Querying Responsibly

The Dognition data set has over 1M rows. The Dilliard data set has over 100M rows.

With sizable data like this, the way queries are written will impact the speed with which coworkers can access data. Best practice are to limit this impact as much as possible. Two ways of failing to do this include:

  • querying all the data in a large table, and
  • combining tables that results in output with many more rows than expected, due to many-to-many relationships or duplicate row values.

The best way to avoid these problems is to know the datasets well.

Using the Jupyter Interface for MySQL Queries

Intro to Query Syntax

This course focuses on the DQL, or Data Query Language, part of SQL, because data analysts generally do not change stored data. That part of the language allows users to retrieve data in whatever format is desired.

Query: SQL code that describes the desired data and output format

Front end interface: where users enter queries. These can vary widely from company to company, and platform to platform.

Six main SQL keywords: SELECT, FROM, WHERE, GROUP BY, HAVING, and ORDER BY. Only SELECT and FROM are always required. Best practice is to end queries with a ;, even if the type of SQL being used doesn’t require it. Capitalize keywords, put each clause on a separate line. Functions (SUM, COUNT) should be capitalized as well. Table names and column names should not be capitalized.

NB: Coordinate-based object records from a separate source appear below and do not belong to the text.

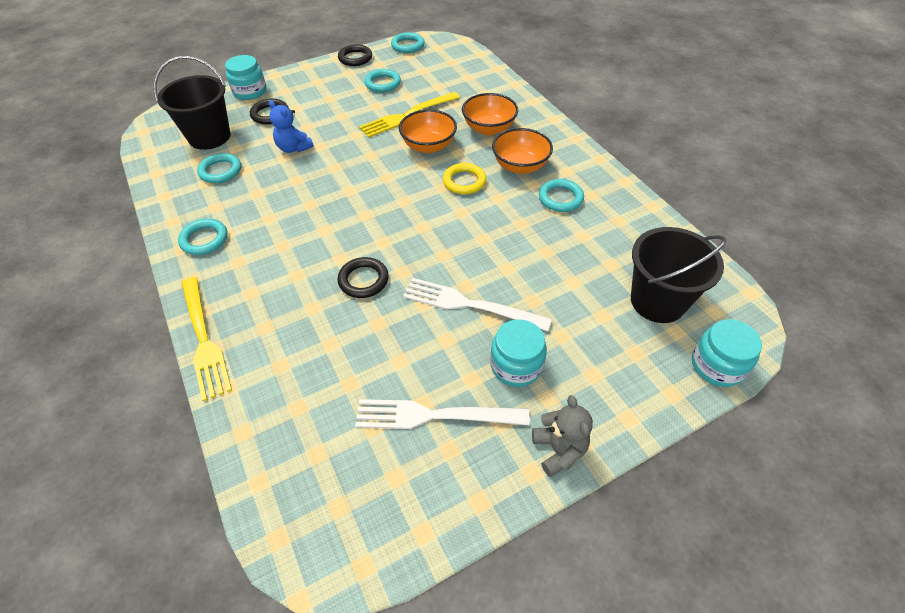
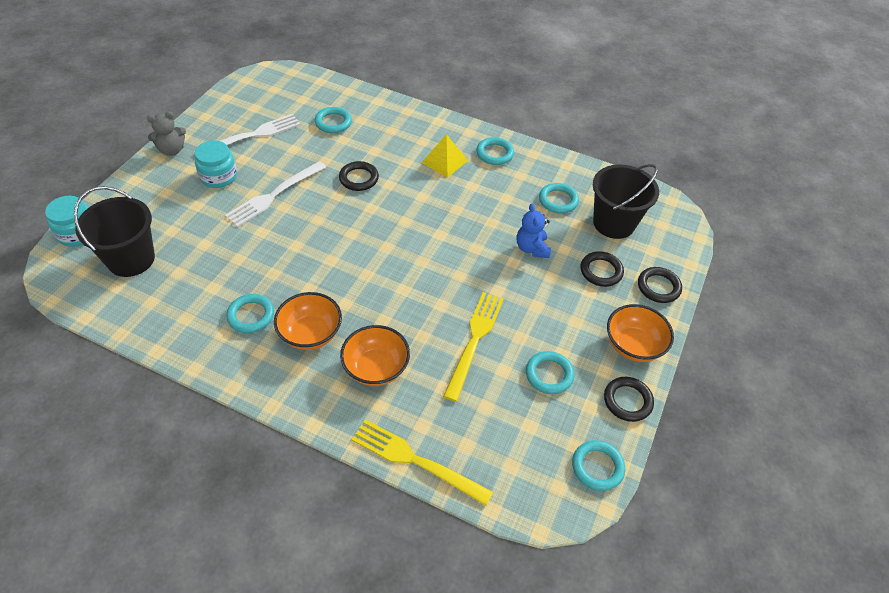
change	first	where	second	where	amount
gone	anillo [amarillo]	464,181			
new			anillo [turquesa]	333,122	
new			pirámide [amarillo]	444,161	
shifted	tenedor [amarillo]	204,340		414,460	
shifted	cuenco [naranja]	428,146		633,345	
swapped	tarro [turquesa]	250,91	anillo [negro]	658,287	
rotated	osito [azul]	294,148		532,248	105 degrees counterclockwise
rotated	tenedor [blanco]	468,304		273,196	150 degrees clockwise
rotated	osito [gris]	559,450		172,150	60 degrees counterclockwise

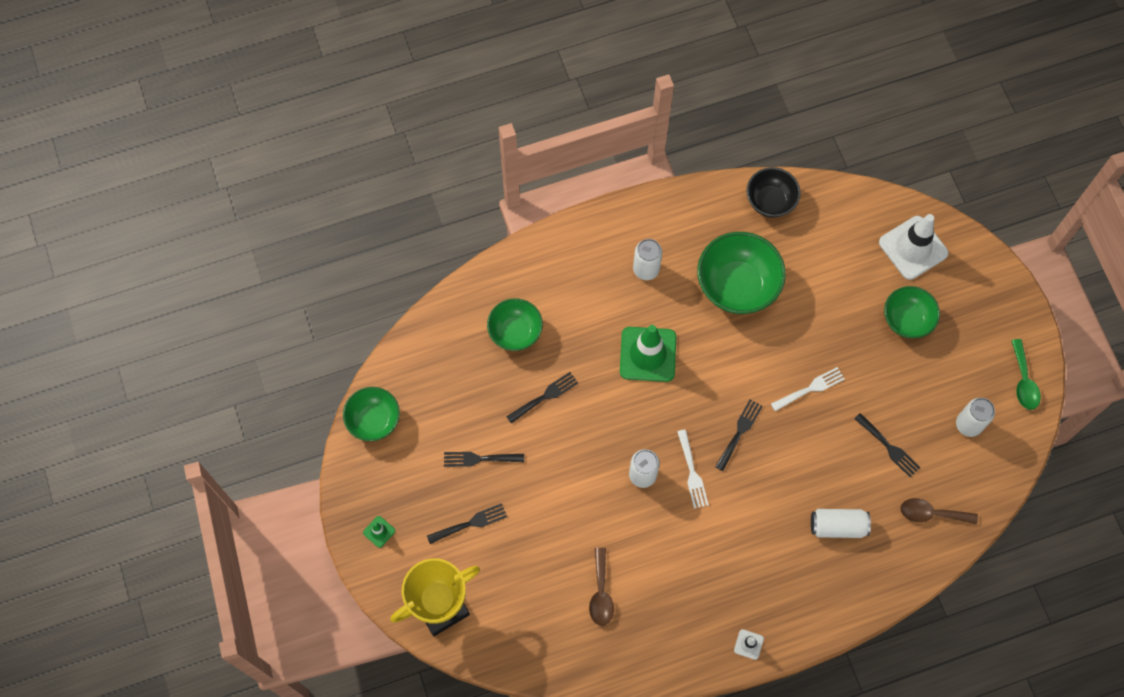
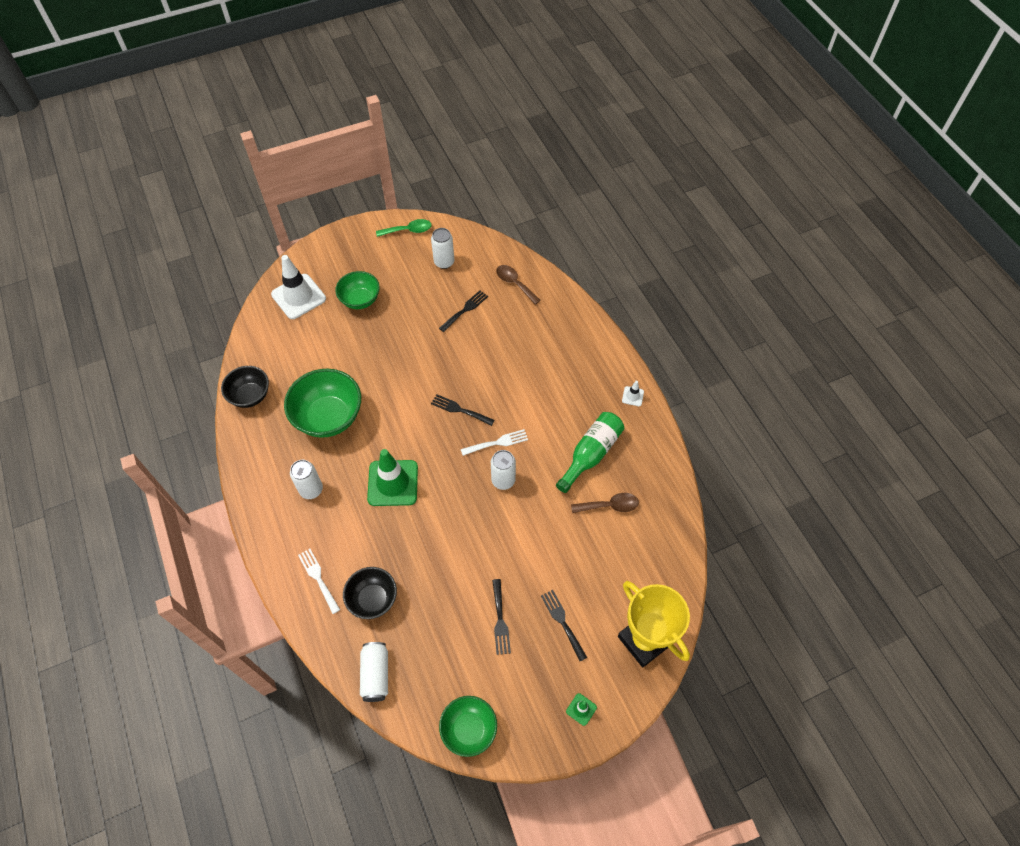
change	first	where	second	where	amount
gone	tenedor [negro]	545,396			
new			botella [verde]	591,454	
shifted	tenedor [blanco]	810,388		318,578	
shifted	lata [blanco]	838,526		376,674	
repainted	cuenco [verde]	515,332	cuenco [negro]	373,599	
rotated	cuchara [marrón]	931,513		514,283	135 degrees clockwise

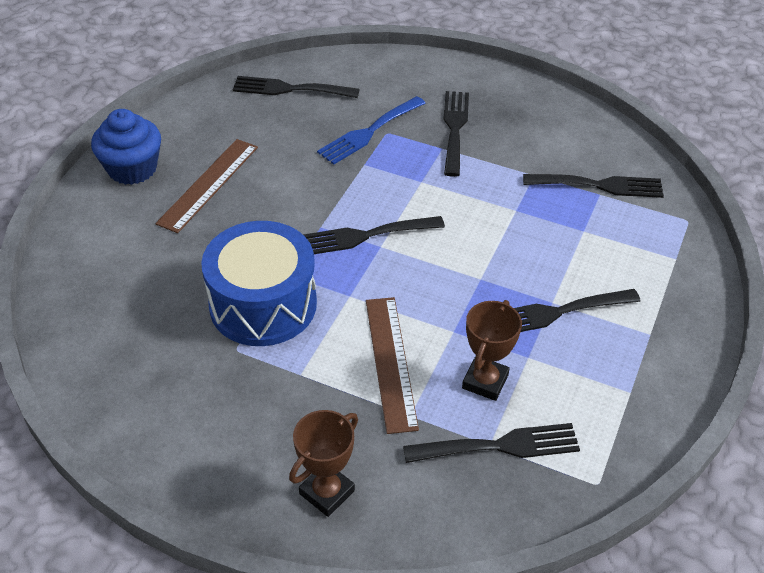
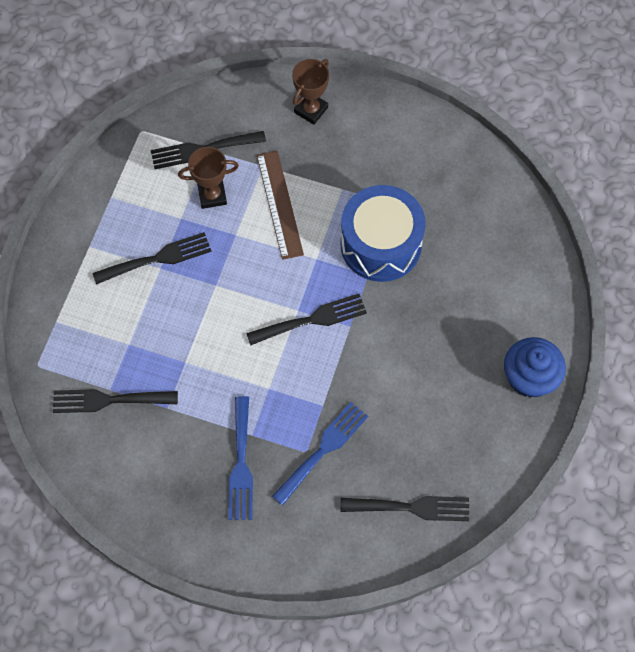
change	first	where	second	where	amount
gone	regla [marrón]	208,184			
repainted	tenedor [negro]	454,128	tenedor [azul]	241,464	
rotated	trofeo [marrón]	485,381		212,195	60 degrees clockwise

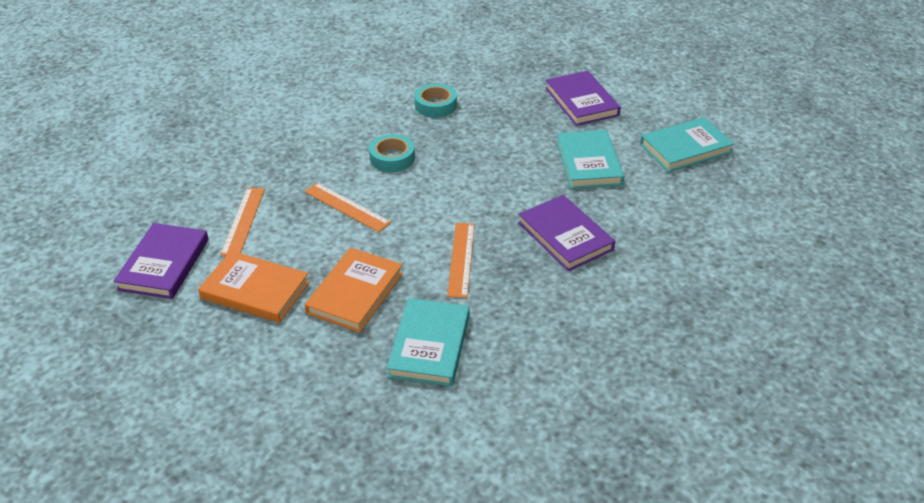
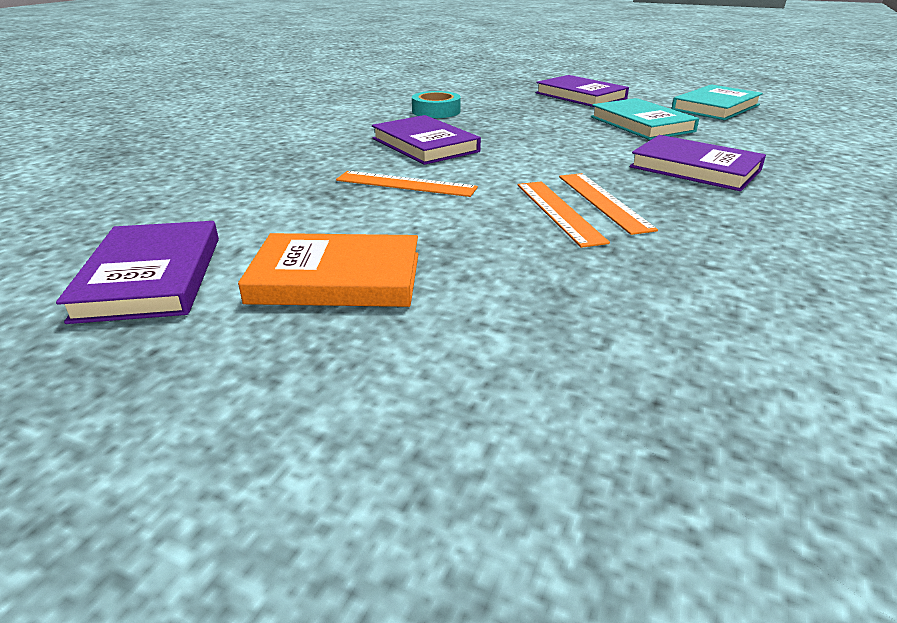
change	first	where	second	where	amount
gone	libro [naranja]	355,293			
gone	libro [turquesa]	430,345			
shifted	regla [naranja]	243,221		559,212	
swapped	cinta adhesiva [turquesa]	392,158	libro [morado]	425,145	

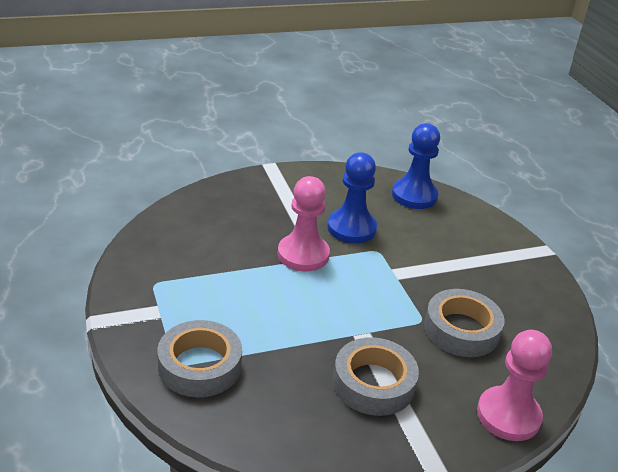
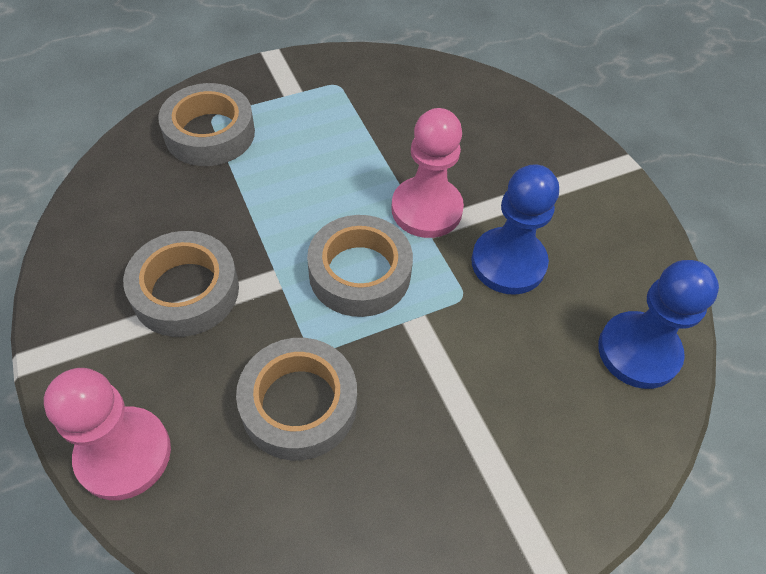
change	first	where	second	where	amount
new			cinta adhesiva [gris]	359,273	

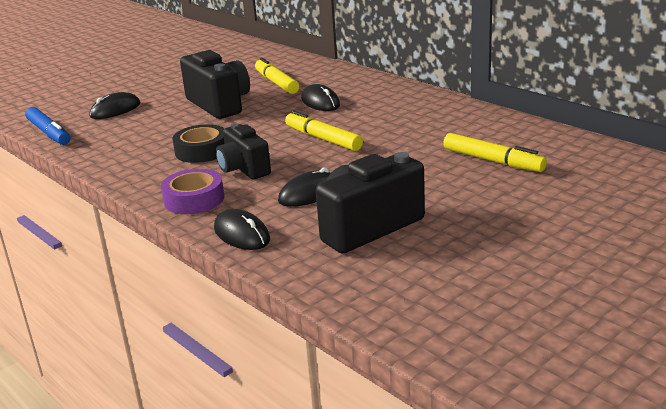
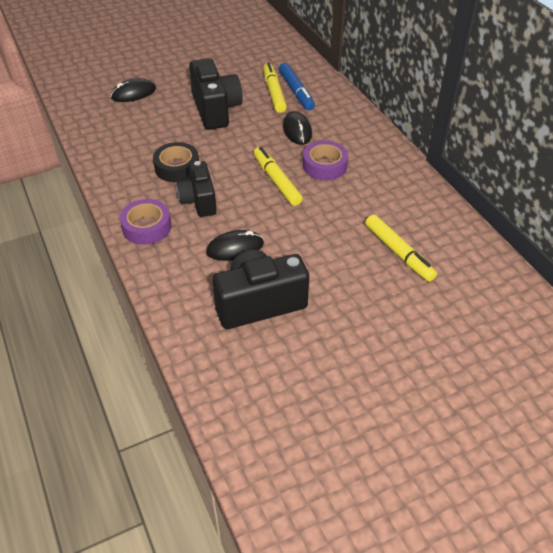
change	first	where	second	where	amount
gone	ratón [negro]	242,234			
new			cinta adhesiva [morado]	324,166	
shifted	rotulador [azul]	49,133		296,91	

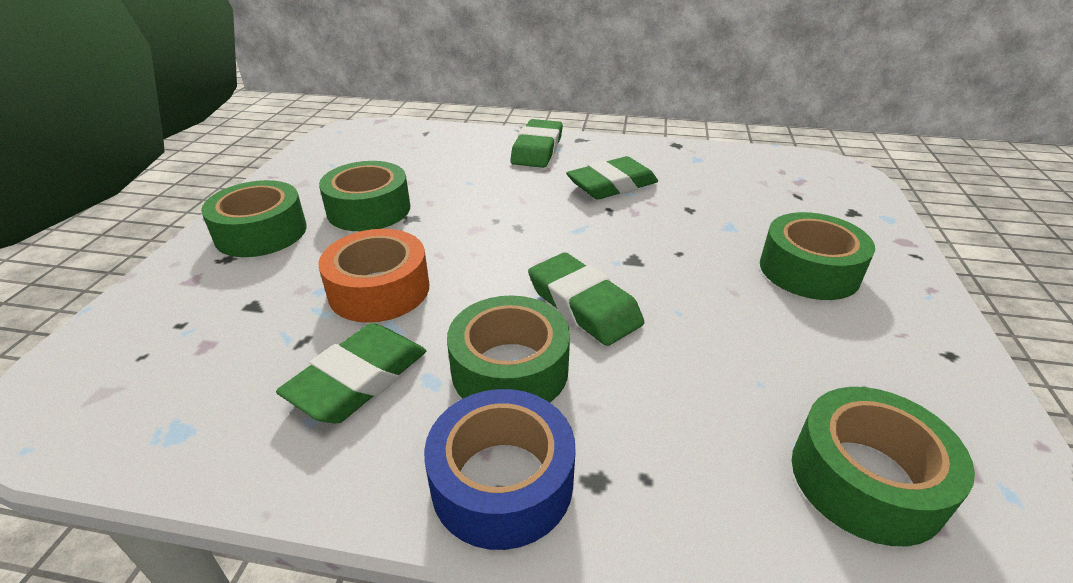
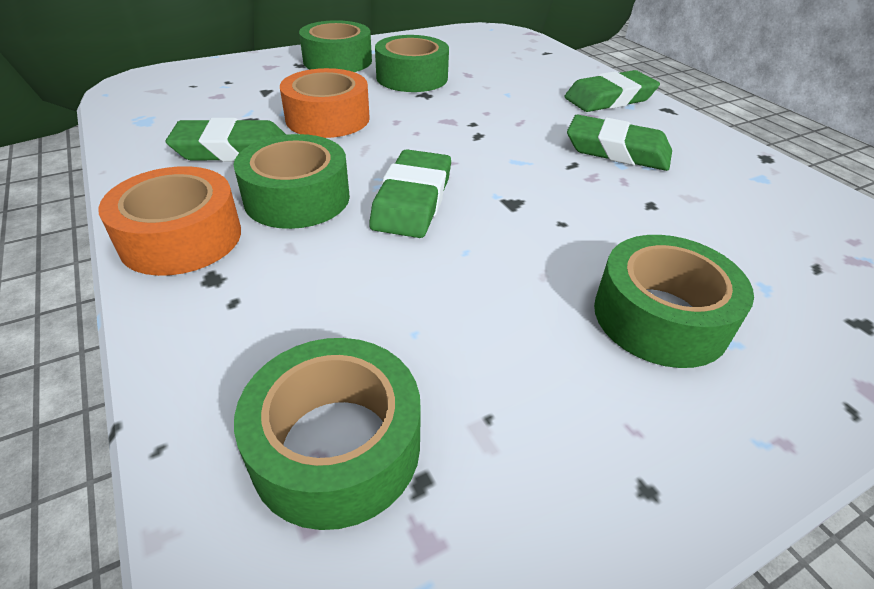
change	first	where	second	where	amount
repainted	cinta adhesiva [azul]	502,481	cinta adhesiva [naranja]	181,238	

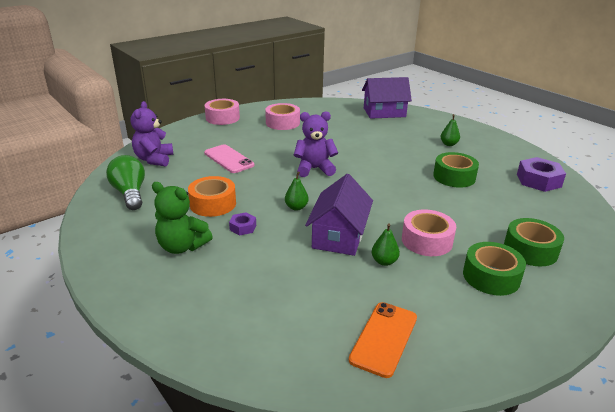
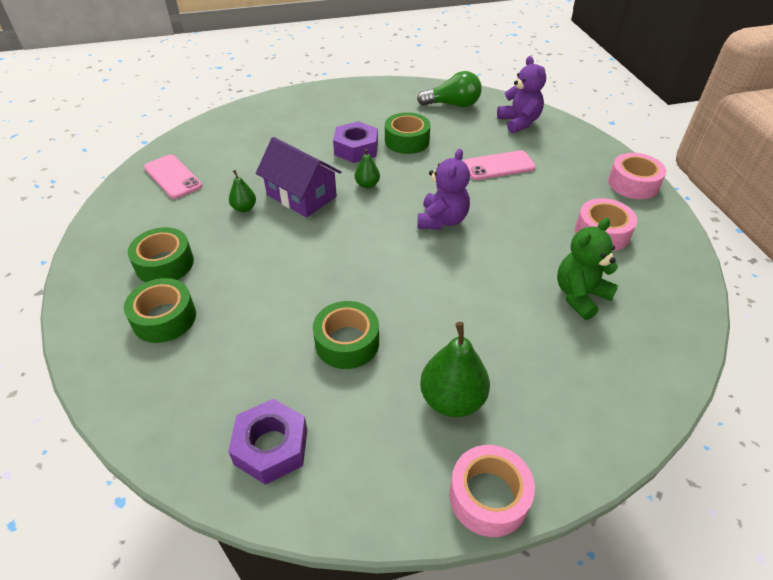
change	first	where	second	where	amount
gone	casa [morado]	384,112			
shifted	osito [verde]	182,246		580,296	
shifted	cinta adhesiva [rosa]	427,241		488,496	
repainted	cinta adhesiva [naranja]	213,204	cinta adhesiva [verde]	407,141	
repainted	móvil [naranja]	384,338	móvil [rosa]	173,177	
rotated	osito [morado]	154,159		519,122	45 degrees clockwise
scaled	tuerca [morado]	243,227		356,149	x1.89
scaled	pera [verde]	448,144		452,399	x1.86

SQL code is unique in that it does not describe how the system is to obtain the data. Rather, it describes what the user wants, how the database management system obtains the data remains unspecified.

Dognition data is stored in a MySQL database that will be interacted with using Jupyter. Dillard’s data is stored in a Teradata database that will be interacted with from an interface called Teradata Viewpoint Scratchpad.

Using SQL within Jupyter Notebooks

First, load the SQL library.

%load_ext sql

Next, connect to the database you need to use. To connect to the database used in this course, the following line is used. %sql is used to run single lines of SQL, %%sql is used to run multiple lines of SQL.

%sql mysql://studentuser:studentpw@mysqlserver/dognitiondb

The following line makes the previous database the default database.

%sql USE dognitiondb

Now, the system is set up to query the appropriate database. The remainder of the notes will not use %sql and %%sql.

SQL Queries for Looking at Your Data

The first two steps with any new database are to:

  1. determine how many tables it has and
  2. determine what fields each of those tables have.

The following command will return a list of the tables in the database.

SHOW tables;
Tables_in_dognitiondb
complete_tests
dogs
exam_answers
reviews
site_activities
users

The following commands return the same results: a given table’s list of the columns and their attributes.

SHOW columns
FROM reviews;
DESCRIBE reviews;
Field Type Null Key Default Extra
rating int(11) YES   None  
created_at datetime NO   None  
updated_at datetime NO   None  
user_guid varchar(60) YES MUL None  
dog_guid varchar(60) YES MUL None  
subcategory_name varchar(60) YES   None  
test_name varchar(60) YES   None  

The type column details information about the datatype. There are three main types of data in MySQL: text, number, and datetime. For a breakdown of the subtypes within each of those types, review this link.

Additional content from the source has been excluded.